EBay Inc said on Friday that private investors looking to buy Skype had agreed to settle litigation with Skype's founders, who will get a 14-percent stake in the Internet phone service in the transaction.
EBay, which is selling Skype in order to focus on its core online auction and payments business, said the group led by Silver Lake reached a settlement with Joltid and Joost, the companies of Skype founders Niklas Zennstrom and Janus Friis.
Under the agreement, Silver Lake and investors including Andreessen Horowitz and the Canada Pension Plan Investment Board (CPPIB), will together hold 56 percent of Skype and eBay will retain 30 percent.
The buyers will no longer include Index Ventures. The Skype founders had filed a lawsuit accusing Index and its partner Michelangelo Volpi of using confidential information in their bid to acquire a 65 percent stake in Skype.
Under the deal, eBay will get approximately $1.9 billion in cash and a note from the buyer worth $125 million. The deal values Skype at $2.75 billion and is not subject to a financing condition. It is expected to close in the fourth quarter of 2009, eBay said.
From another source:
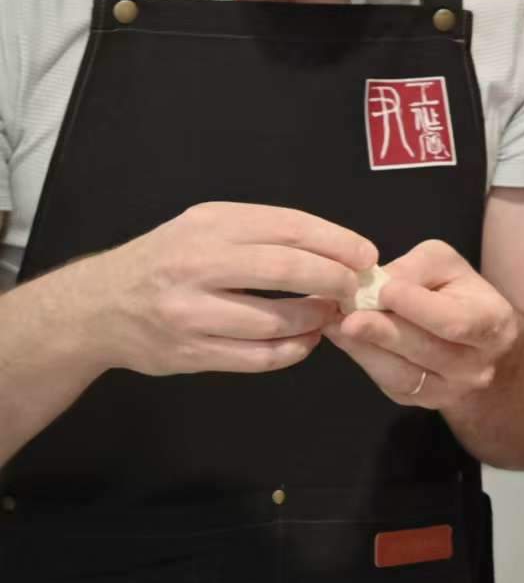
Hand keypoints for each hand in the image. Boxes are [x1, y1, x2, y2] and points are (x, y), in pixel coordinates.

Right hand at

Zennstrom and Friis will contribute Joltid software and make a significant capital investment in exchange for their stake in the company.
The agreement gives Skype ownership over all software previously licensed from Joltid and ends all litigation pending against the investor group and eBay at the closing of the acquisition.
Andreessen Horowitz founder Marc Andreessen, who also founded Netscape Communications, said he sees better growth prospects for Skype as a private company, including more flexibility to make strategic investments.
We have very ambitious goals in terms of products and product strategies, Andreessen said, citing mobile as one area for growth.
The technology entrepreneur said that his firm Andreessen Horowitz would continue to work with Index Ventures on different deals and said that the firms were currently in talks about two other technology investment opportunities. He declined to be more specific.